> **Your assignment**: The lines below from the one with "59: (495, 433, 1.85)" up to and including the one with "25: (520, 294, 1.71)" are what you should set down, exactly and without pictures.

[Supplied data]

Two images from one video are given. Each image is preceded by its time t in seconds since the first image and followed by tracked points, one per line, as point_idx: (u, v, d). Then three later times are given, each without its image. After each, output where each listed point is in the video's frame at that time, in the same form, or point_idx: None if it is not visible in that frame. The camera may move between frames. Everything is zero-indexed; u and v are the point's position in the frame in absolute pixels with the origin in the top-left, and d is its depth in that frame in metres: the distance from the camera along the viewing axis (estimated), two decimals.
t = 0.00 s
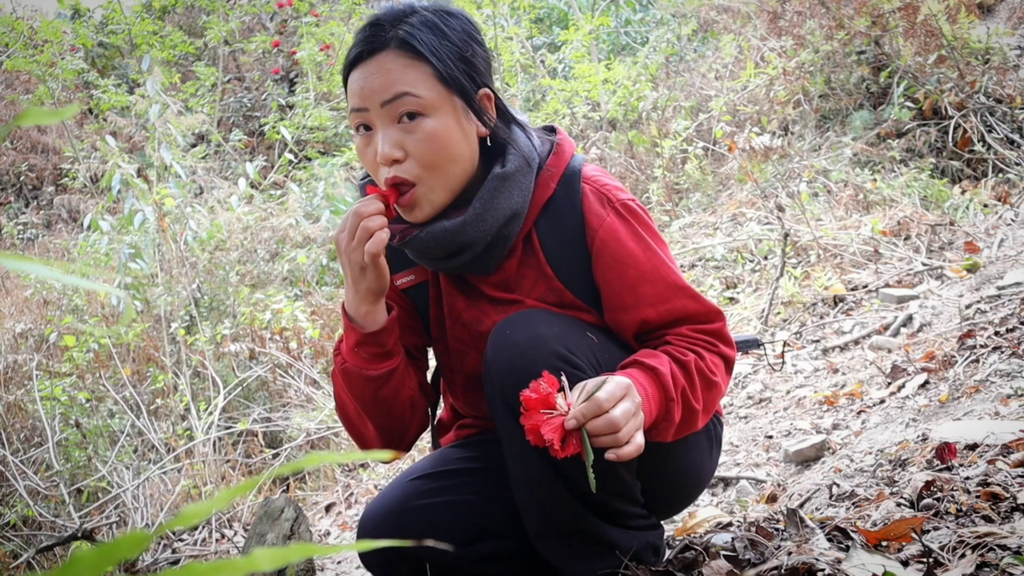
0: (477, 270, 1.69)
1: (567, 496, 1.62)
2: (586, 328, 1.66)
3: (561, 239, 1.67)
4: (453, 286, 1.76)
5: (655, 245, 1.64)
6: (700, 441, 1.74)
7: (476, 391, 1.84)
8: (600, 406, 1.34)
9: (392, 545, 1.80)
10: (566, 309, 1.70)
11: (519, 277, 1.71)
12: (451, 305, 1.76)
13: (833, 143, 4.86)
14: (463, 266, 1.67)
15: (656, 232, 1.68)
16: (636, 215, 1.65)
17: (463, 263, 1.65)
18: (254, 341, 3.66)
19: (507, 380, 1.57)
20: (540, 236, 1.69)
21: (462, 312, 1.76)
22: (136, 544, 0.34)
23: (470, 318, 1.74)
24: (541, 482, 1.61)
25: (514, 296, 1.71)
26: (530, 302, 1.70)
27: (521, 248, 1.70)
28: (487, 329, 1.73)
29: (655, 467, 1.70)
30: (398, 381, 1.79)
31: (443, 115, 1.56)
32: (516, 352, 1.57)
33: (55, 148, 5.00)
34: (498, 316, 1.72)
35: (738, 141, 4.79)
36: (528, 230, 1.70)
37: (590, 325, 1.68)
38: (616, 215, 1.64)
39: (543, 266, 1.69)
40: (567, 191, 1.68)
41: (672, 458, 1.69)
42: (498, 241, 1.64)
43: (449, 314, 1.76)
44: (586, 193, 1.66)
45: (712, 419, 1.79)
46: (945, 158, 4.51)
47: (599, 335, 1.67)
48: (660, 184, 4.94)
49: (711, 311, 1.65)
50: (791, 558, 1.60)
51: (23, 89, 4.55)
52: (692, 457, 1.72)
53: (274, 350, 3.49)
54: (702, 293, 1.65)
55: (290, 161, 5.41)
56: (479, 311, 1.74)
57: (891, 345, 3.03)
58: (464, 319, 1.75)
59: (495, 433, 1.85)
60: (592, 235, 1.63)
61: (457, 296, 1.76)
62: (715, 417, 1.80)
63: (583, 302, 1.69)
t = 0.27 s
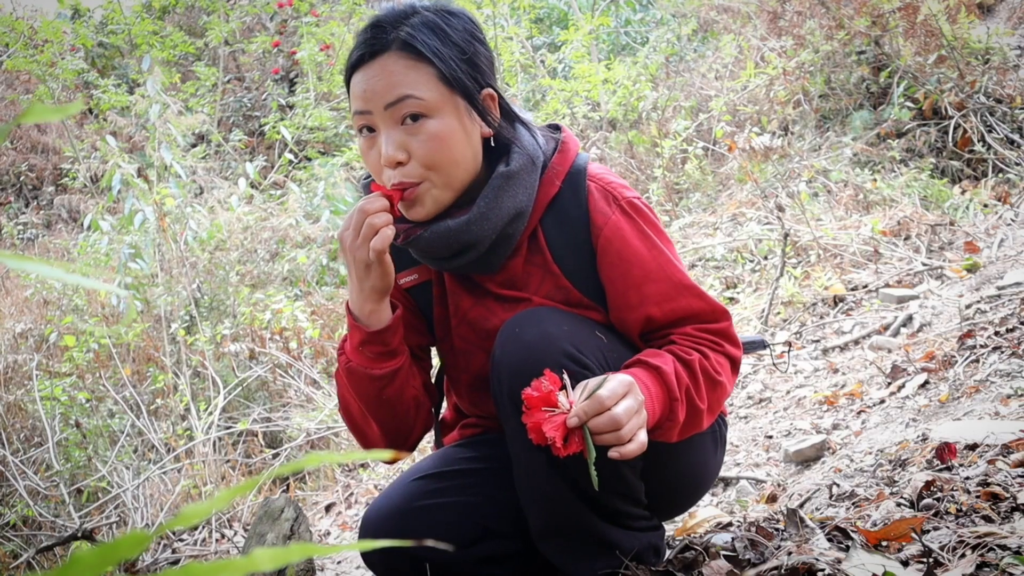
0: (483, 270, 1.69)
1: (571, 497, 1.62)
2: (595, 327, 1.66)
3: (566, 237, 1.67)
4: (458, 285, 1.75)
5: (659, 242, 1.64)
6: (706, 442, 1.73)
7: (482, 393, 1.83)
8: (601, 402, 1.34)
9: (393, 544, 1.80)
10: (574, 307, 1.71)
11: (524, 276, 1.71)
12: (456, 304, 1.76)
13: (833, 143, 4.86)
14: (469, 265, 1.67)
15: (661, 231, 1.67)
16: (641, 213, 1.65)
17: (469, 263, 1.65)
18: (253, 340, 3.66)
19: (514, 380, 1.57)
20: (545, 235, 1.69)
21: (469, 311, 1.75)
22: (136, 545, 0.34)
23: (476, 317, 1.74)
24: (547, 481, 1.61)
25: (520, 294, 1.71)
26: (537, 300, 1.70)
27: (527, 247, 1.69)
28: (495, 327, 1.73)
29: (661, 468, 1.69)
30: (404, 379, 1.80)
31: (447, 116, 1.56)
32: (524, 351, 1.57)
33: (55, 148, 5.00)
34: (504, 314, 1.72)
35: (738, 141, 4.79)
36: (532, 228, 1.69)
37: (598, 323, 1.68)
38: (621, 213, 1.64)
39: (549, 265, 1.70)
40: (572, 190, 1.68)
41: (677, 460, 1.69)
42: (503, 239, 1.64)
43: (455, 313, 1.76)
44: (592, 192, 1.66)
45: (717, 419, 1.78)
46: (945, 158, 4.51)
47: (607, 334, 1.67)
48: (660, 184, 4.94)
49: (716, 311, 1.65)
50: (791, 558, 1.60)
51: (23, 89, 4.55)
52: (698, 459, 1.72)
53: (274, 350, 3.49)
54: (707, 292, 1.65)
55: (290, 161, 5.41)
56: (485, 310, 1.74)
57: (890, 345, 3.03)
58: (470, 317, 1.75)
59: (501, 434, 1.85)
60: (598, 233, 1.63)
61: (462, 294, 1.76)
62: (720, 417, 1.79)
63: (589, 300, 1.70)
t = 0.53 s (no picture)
0: (486, 271, 1.69)
1: (574, 496, 1.62)
2: (598, 324, 1.66)
3: (567, 236, 1.67)
4: (461, 286, 1.74)
5: (660, 240, 1.63)
6: (708, 443, 1.72)
7: (484, 393, 1.84)
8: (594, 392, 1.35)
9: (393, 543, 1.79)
10: (576, 305, 1.71)
11: (527, 275, 1.71)
12: (458, 305, 1.75)
13: (833, 143, 4.86)
14: (472, 267, 1.66)
15: (662, 229, 1.67)
16: (641, 211, 1.65)
17: (473, 265, 1.65)
18: (253, 340, 3.66)
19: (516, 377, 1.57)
20: (548, 234, 1.68)
21: (471, 313, 1.74)
22: (137, 545, 0.34)
23: (479, 315, 1.73)
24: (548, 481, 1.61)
25: (523, 293, 1.71)
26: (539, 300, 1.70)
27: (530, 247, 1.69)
28: (497, 326, 1.73)
29: (663, 468, 1.69)
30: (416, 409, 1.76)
31: (468, 126, 1.56)
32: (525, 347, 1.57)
33: (55, 148, 5.00)
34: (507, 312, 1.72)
35: (738, 141, 4.79)
36: (535, 228, 1.69)
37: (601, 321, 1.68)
38: (621, 212, 1.64)
39: (551, 264, 1.70)
40: (572, 189, 1.67)
41: (678, 459, 1.68)
42: (508, 240, 1.63)
43: (457, 313, 1.75)
44: (592, 191, 1.66)
45: (721, 420, 1.77)
46: (945, 158, 4.51)
47: (611, 332, 1.67)
48: (660, 184, 4.94)
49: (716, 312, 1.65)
50: (791, 558, 1.60)
51: (23, 89, 4.56)
52: (700, 459, 1.71)
53: (274, 350, 3.49)
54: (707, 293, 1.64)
55: (290, 161, 5.41)
56: (488, 310, 1.74)
57: (890, 345, 3.03)
58: (472, 318, 1.74)
59: (504, 433, 1.87)
60: (596, 232, 1.64)
61: (464, 294, 1.74)
62: (722, 417, 1.78)
63: (594, 299, 1.70)
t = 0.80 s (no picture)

[/Supplied data]

> **Worked solution**:
59: (495, 433, 1.85)
60: (592, 235, 1.63)
61: (457, 296, 1.76)
62: (715, 417, 1.80)
63: (583, 302, 1.69)
t = 0.27 s
0: (483, 270, 1.69)
1: (571, 497, 1.62)
2: (595, 327, 1.66)
3: (566, 237, 1.67)
4: (458, 285, 1.75)
5: (659, 242, 1.64)
6: (706, 442, 1.73)
7: (482, 393, 1.83)
8: (601, 402, 1.34)
9: (393, 544, 1.80)
10: (574, 307, 1.71)
11: (524, 276, 1.71)
12: (456, 304, 1.76)
13: (833, 143, 4.86)
14: (469, 265, 1.67)
15: (661, 231, 1.67)
16: (641, 213, 1.65)
17: (469, 263, 1.65)
18: (253, 340, 3.66)
19: (514, 380, 1.57)
20: (545, 235, 1.69)
21: (469, 311, 1.75)
22: (136, 545, 0.34)
23: (476, 317, 1.74)
24: (547, 481, 1.61)
25: (520, 294, 1.71)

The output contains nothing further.